* DATA RECORDS *
------------------------

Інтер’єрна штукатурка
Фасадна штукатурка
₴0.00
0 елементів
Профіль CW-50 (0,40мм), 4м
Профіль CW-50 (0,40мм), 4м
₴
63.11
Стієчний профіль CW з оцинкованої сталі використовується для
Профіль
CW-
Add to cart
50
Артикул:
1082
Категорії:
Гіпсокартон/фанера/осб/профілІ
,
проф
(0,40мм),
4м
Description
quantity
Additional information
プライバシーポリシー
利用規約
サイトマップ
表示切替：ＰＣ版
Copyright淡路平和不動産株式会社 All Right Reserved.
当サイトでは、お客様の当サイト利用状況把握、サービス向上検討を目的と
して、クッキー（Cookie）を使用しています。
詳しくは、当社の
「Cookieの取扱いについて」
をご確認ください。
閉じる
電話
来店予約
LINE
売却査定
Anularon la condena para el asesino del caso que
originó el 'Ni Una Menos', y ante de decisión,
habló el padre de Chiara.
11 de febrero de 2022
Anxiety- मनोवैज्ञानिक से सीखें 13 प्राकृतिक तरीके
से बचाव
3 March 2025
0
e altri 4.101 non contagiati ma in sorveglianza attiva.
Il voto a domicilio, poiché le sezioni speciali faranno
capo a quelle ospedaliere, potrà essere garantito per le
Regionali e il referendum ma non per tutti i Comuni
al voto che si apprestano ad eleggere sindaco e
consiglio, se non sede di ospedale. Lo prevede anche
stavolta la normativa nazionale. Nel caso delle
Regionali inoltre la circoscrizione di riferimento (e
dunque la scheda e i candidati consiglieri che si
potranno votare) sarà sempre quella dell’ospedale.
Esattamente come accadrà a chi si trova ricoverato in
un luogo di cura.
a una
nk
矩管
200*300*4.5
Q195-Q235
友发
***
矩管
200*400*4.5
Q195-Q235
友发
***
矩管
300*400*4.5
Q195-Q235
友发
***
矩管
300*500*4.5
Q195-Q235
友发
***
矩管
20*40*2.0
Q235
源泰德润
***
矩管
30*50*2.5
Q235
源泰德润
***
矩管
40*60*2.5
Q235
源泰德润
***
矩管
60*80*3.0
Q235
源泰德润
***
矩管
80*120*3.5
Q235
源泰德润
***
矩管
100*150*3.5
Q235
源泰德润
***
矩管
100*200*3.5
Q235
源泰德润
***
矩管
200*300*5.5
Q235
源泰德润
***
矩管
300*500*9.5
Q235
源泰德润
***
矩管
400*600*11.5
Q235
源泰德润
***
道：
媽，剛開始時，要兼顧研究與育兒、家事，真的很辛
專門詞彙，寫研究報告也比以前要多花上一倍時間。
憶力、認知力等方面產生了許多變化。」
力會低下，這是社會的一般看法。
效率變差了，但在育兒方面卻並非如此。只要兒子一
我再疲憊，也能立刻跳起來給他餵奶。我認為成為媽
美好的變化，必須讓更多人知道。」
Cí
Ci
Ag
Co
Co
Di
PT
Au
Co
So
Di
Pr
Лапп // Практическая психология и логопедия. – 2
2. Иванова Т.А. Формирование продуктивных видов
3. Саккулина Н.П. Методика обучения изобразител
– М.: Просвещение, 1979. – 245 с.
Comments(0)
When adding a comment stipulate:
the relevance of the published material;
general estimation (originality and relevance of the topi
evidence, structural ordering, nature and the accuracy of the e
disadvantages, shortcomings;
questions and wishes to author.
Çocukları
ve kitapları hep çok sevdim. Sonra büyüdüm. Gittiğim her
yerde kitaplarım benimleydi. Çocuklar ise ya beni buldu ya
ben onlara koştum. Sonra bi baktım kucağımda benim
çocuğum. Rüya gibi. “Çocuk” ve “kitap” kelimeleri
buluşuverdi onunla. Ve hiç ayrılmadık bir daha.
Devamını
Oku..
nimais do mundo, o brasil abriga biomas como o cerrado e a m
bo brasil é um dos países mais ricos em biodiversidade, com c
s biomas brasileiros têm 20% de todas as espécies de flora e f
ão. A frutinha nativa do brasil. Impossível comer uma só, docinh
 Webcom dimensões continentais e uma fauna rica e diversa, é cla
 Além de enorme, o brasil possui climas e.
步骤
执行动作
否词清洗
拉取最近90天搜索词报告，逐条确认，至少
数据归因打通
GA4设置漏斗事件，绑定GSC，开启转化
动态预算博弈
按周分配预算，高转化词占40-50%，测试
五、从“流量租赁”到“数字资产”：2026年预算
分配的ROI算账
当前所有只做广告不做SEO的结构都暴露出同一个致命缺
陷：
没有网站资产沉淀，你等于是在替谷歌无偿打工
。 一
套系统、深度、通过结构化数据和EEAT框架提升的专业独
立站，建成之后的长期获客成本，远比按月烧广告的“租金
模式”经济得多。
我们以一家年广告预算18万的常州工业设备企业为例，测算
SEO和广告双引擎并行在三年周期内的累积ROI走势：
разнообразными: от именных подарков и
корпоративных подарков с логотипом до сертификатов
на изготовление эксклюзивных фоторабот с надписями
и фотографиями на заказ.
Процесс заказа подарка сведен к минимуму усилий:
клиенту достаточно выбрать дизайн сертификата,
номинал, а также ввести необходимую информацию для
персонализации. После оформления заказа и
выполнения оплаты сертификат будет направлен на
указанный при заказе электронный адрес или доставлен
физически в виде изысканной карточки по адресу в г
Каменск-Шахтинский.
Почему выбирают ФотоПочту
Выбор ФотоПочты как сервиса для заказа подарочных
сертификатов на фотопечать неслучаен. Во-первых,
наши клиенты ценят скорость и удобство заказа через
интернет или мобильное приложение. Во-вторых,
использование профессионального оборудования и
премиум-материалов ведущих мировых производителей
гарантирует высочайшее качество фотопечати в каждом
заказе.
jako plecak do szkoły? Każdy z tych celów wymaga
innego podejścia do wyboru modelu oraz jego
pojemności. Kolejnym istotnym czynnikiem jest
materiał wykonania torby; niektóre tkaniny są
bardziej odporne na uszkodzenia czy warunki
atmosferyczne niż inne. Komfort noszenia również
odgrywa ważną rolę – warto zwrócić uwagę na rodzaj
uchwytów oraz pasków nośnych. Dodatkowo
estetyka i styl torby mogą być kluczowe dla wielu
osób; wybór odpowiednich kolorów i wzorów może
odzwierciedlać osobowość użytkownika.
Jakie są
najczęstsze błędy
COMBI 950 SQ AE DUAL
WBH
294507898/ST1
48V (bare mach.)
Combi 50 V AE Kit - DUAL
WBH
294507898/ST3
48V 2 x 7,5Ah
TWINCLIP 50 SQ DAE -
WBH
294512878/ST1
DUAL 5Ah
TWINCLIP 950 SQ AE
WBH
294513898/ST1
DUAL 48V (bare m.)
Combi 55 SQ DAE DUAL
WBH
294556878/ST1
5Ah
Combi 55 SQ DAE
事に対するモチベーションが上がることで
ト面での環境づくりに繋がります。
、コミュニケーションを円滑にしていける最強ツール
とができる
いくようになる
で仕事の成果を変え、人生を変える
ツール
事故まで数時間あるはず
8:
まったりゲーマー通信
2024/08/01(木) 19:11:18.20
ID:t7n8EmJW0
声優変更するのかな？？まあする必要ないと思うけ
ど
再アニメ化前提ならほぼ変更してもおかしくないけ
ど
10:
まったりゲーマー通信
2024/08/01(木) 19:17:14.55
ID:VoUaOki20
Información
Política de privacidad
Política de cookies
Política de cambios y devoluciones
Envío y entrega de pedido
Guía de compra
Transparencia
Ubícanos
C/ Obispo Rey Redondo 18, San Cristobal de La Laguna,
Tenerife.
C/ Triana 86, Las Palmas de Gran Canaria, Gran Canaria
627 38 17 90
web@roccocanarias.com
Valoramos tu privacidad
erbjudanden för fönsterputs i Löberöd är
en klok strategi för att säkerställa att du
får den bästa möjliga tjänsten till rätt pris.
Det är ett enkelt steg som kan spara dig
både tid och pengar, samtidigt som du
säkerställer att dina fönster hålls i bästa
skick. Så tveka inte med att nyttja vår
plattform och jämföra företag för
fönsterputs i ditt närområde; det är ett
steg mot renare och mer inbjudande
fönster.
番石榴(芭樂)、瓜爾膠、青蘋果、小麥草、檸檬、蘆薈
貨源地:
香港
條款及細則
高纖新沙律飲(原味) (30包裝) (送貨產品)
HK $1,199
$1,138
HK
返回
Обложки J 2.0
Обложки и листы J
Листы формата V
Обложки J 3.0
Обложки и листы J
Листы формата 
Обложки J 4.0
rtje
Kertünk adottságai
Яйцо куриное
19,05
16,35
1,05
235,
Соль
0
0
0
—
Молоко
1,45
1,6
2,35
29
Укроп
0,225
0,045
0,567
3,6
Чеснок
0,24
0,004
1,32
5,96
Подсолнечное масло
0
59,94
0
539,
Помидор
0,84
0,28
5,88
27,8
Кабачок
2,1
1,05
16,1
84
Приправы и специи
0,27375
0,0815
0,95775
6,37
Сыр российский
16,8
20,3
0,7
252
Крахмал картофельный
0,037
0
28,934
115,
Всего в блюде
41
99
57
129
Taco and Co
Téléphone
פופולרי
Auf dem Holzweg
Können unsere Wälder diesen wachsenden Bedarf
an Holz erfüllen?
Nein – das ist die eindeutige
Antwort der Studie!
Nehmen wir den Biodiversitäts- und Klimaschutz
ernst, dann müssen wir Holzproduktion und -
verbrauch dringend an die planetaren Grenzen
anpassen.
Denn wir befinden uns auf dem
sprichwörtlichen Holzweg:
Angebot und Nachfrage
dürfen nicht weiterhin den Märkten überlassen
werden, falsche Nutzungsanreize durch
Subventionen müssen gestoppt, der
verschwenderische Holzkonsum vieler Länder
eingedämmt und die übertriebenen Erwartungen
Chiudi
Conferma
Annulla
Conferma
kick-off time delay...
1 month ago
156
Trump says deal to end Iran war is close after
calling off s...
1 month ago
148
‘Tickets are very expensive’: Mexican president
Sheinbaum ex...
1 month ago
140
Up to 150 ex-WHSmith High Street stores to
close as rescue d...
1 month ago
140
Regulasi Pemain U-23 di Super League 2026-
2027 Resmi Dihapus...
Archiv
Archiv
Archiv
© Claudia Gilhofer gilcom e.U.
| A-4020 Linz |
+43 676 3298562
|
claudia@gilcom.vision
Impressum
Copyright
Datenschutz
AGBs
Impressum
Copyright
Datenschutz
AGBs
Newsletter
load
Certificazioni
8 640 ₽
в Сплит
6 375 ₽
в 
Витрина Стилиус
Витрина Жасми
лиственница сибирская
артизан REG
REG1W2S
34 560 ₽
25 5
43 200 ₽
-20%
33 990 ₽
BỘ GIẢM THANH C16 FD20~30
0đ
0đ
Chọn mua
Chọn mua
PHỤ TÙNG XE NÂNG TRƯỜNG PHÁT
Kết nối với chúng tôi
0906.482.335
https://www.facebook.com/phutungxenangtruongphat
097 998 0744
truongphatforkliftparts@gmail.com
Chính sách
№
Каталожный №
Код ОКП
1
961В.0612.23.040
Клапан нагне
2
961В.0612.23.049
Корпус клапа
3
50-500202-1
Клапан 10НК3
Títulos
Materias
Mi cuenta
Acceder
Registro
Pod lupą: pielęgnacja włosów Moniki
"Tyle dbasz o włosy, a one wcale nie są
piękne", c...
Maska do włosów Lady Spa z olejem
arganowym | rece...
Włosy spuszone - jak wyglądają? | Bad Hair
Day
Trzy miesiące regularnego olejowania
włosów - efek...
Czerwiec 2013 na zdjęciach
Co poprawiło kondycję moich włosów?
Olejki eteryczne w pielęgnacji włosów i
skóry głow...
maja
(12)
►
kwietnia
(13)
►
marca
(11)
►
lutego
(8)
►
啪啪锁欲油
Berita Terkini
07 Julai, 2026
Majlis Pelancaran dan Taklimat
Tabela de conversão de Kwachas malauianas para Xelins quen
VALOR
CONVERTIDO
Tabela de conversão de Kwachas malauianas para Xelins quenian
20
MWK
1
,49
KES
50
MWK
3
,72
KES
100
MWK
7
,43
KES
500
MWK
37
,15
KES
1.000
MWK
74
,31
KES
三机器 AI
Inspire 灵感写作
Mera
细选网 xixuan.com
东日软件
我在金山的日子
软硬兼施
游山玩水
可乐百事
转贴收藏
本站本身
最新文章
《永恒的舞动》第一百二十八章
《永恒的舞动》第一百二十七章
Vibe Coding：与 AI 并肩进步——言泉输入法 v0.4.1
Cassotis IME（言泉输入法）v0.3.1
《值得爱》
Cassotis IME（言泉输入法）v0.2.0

------------------------

* TO-DO ITEM *
The answer should be a single number: the count of lines in the data that include the string "bästa".

* SOLUTION *
2